◆ Work order: Write out, word for word, the line that contains "alábbi linkre" and each line after it down to the last line of the data below. Include nothing more.
■ ■ ■ ■ ■
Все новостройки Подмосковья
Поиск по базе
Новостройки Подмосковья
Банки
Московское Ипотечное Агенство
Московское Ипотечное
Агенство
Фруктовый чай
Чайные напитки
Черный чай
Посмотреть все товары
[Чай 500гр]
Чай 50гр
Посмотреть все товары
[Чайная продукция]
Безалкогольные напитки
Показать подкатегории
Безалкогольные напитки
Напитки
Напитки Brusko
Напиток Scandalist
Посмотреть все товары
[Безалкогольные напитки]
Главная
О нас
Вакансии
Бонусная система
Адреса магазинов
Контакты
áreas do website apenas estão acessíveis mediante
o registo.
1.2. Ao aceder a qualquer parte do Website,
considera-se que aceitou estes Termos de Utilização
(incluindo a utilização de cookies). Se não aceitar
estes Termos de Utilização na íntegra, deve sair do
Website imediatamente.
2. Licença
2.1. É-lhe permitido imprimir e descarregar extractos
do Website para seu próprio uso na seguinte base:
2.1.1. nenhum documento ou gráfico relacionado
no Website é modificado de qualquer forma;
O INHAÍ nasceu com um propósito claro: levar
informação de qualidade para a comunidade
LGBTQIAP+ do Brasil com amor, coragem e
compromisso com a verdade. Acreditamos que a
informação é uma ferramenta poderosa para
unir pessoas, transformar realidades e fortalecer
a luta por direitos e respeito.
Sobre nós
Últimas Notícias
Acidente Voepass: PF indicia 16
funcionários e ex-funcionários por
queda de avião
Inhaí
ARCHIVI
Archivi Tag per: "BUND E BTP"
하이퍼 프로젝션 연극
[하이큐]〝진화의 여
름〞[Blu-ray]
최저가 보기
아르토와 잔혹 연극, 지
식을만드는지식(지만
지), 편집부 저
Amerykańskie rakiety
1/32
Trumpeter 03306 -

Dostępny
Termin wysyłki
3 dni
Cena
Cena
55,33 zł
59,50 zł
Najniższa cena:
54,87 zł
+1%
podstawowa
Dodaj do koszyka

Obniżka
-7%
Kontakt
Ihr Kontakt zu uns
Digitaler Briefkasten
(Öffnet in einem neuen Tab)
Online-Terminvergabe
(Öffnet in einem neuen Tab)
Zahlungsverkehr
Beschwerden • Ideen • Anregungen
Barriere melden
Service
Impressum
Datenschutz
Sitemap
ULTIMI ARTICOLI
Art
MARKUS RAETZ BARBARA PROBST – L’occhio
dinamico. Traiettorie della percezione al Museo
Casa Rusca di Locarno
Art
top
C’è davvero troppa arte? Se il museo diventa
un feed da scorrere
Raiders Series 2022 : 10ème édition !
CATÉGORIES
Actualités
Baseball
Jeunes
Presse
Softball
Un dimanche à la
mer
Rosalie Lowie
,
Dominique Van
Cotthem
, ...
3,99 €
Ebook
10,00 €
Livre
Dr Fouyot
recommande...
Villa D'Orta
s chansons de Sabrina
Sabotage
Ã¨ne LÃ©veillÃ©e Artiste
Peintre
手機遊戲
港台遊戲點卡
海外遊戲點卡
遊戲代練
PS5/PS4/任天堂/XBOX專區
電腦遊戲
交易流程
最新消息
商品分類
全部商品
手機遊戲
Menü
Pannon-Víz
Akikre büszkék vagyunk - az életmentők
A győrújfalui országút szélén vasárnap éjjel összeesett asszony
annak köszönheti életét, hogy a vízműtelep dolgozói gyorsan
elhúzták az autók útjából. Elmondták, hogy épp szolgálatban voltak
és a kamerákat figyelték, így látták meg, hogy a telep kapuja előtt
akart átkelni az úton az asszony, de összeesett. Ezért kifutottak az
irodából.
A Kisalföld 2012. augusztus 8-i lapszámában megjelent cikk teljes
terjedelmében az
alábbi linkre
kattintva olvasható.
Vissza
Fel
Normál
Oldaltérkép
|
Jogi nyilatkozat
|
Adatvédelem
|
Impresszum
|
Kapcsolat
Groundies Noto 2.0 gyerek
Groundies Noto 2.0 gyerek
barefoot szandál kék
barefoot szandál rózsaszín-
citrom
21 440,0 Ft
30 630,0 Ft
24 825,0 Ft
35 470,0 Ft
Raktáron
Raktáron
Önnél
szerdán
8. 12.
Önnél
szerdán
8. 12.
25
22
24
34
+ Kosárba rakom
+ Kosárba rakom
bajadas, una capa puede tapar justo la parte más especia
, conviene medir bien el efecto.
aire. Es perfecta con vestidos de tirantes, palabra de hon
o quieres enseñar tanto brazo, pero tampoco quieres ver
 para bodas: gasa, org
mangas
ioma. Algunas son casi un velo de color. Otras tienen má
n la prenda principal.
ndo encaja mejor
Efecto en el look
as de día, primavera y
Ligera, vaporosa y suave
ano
■ ■ ■ ■ ■
◆ Answer section:
alábbi linkre
kattintva olvasható.
Vissza
Fel
Normál
Oldaltérkép
|
Jogi nyilatkozat
|
Adatvédelem
|
Impresszum
|
Kapcsolat
Groundies Noto 2.0 gyerek
Groundies Noto 2.0 gyerek
barefoot szandál kék
barefoot szandál rózsaszín-
citrom
21 440,0 Ft
30 630,0 Ft
24 825,0 Ft
35 470,0 Ft
Raktáron
Raktáron
Önnél
szerdán
8. 12.
Önnél
szerdán
8. 12.
25
22
24
34
+ Kosárba rakom
+ Kosárba rakom
bajadas, una capa puede tapar justo la parte más especia
, conviene medir bien el efecto.
aire. Es perfecta con vestidos de tirantes, palabra de hon
o quieres enseñar tanto brazo, pero tampoco quieres ver
 para bodas: gasa, org
mangas
ioma. Algunas son casi un velo de color. Otras tienen má
n la prenda principal.
ndo encaja mejor
Efecto en el look
as de día, primavera y
Ligera, vaporosa y suave
ano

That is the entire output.